§ **Action item**
In the entries below, go to the line containing "X-CRS 是一个公钥信息和注册管理服务。该服务的用户可以创建一个请求，将一些信息与其公钥关联起来。这些信息可能包含用户的 ID" and repeat it along with every later line, exactly.

-- Entries provided follows --

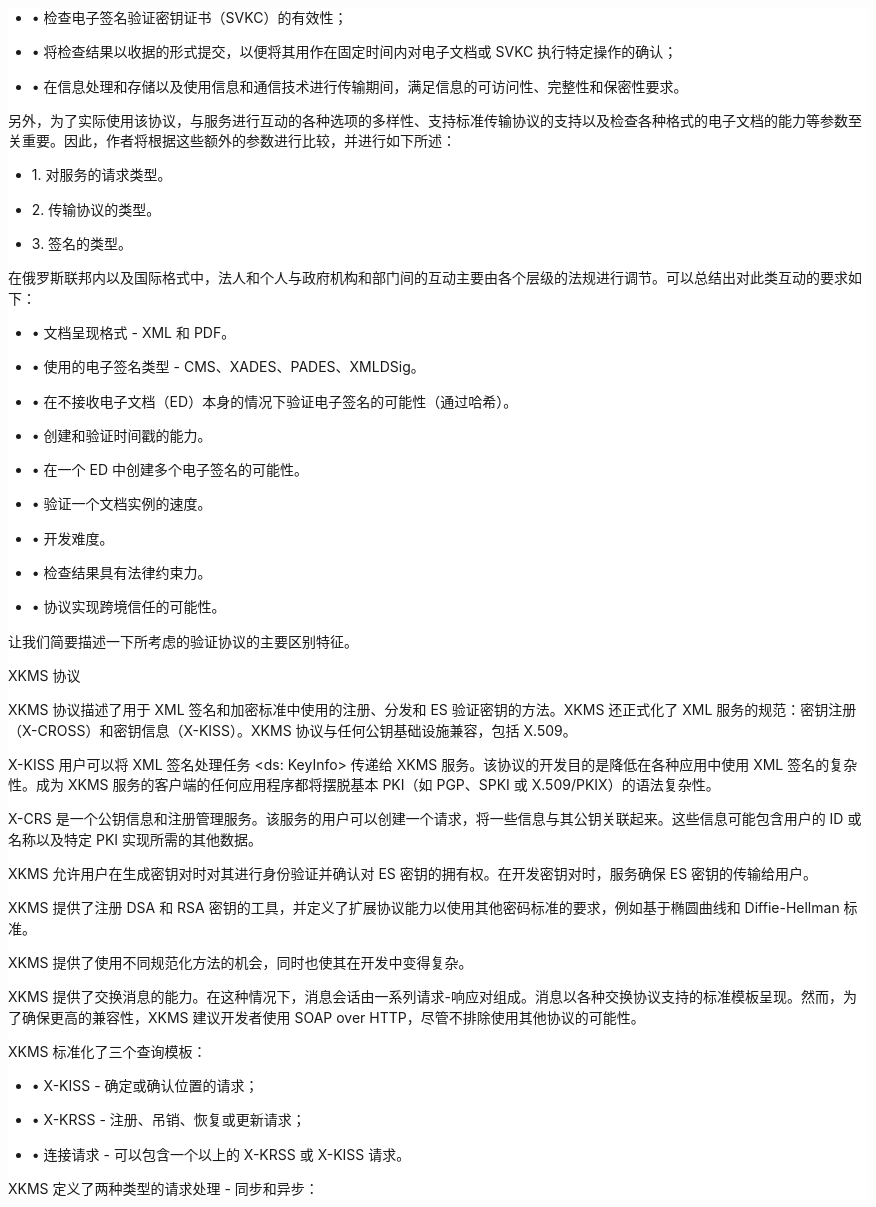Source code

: +   • 检查电子签名验证密钥证书（SVKC）的有效性；

+   • 将检查结果以收据的形式提交，以便将其用作在固定时间内对电子文档或 SVKC 执行特定操作的确认；

+   • 在信息处理和存储以及使用信息和通信技术进行传输期间，满足信息的可访问性、完整性和保密性要求。

另外，为了实际使用该协议，与服务进行互动的各种选项的多样性、支持标准传输协议的支持以及检查各种格式的电子文档的能力等参数至关重要。因此，作者将根据这些额外的参数进行比较，并进行如下所述：

+   1\. 对服务的请求类型。

+   2\. 传输协议的类型。

+   3\. 签名的类型。

在俄罗斯联邦内以及国际格式中，法人和个人与政府机构和部门间的互动主要由各个层级的法规进行调节。可以总结出对此类互动的要求如下：

+   • 文档呈现格式 - XML 和 PDF。

+   • 使用的电子签名类型 - CMS、XADES、PADES、XMLDSig。

+   • 在不接收电子文档（ED）本身的情况下验证电子签名的可能性（通过哈希）。

+   • 创建和验证时间戳的能力。

+   • 在一个 ED 中创建多个电子签名的可能性。

+   • 验证一个文档实例的速度。

+   • 开发难度。

+   • 检查结果具有法律约束力。

+   • 协议实现跨境信任的可能性。

让我们简要描述一下所考虑的验证协议的主要区别特征。

XKMS 协议

XKMS 协议描述了用于 XML 签名和加密标准中使用的注册、分发和 ES 验证密钥的方法。XKMS 还正式化了 XML 服务的规范：密钥注册（X-CROSS）和密钥信息（X-KISS）。XKMS 协议与任何公钥基础设施兼容，包括 X.509。

X-KISS 用户可以将 XML 签名处理任务 <ds: KeyInfo> 传递给 XKMS 服务。该协议的开发目的是降低在各种应用中使用 XML 签名的复杂性。成为 XKMS 服务的客户端的任何应用程序都将摆脱基本 PKI（如 PGP、SPKI 或 X.509/PKIX）的语法复杂性。

X-CRS 是一个公钥信息和注册管理服务。该服务的用户可以创建一个请求，将一些信息与其公钥关联起来。这些信息可能包含用户的 ID 或名称以及特定 PKI 实现所需的其他数据。

XKMS 允许用户在生成密钥对时对其进行身份验证并确认对 ES 密钥的拥有权。在开发密钥对时，服务确保 ES 密钥的传输给用户。

XKMS 提供了注册 DSA 和 RSA 密钥的工具，并定义了扩展协议能力以使用其他密码标准的要求，例如基于椭圆曲线和 Diffie-Hellman 标准。

XKMS 提供了使用不同规范化方法的机会，同时也使其在开发中变得复杂。

XKMS 提供了交换消息的能力。在这种情况下，消息会话由一系列请求-响应对组成。消息以各种交换协议支持的标准模板呈现。然而，为了确保更高的兼容性，XKMS 建议开发者使用 SOAP over HTTP，尽管不排除使用其他协议的可能性。

XKMS 标准化了三个查询模板：

+   • X-KISS - 确定或确认位置的请求；

+   • X-KRSS - 注册、吊销、恢复或更新请求；

+   • 连接请求 - 可以包含一个以上的 X-KRSS 或 X-KISS 请求。

XKMS 定义了两种类型的请求处理 - 同步和异步：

-- Entries provided concluded --

§ **Solution**
X-CRS 是一个公钥信息和注册管理服务。该服务的用户可以创建一个请求，将一些信息与其公钥关联起来。这些信息可能包含用户的 ID 或名称以及特定 PKI 实现所需的其他数据。

XKMS 允许用户在生成密钥对时对其进行身份验证并确认对 ES 密钥的拥有权。在开发密钥对时，服务确保 ES 密钥的传输给用户。

XKMS 提供了注册 DSA 和 RSA 密钥的工具，并定义了扩展协议能力以使用其他密码标准的要求，例如基于椭圆曲线和 Diffie-Hellman 标准。

XKMS 提供了使用不同规范化方法的机会，同时也使其在开发中变得复杂。

XKMS 提供了交换消息的能力。在这种情况下，消息会话由一系列请求-响应对组成。消息以各种交换协议支持的标准模板呈现。然而，为了确保更高的兼容性，XKMS 建议开发者使用 SOAP over HTTP，尽管不排除使用其他协议的可能性。

XKMS 标准化了三个查询模板：

+   • X-KISS - 确定或确认位置的请求；

+   • X-KRSS - 注册、吊销、恢复或更新请求；

+   • 连接请求 - 可以包含一个以上的 X-KRSS 或 X-KISS 请求。

XKMS 定义了两种类型的请求处理 - 同步和异步：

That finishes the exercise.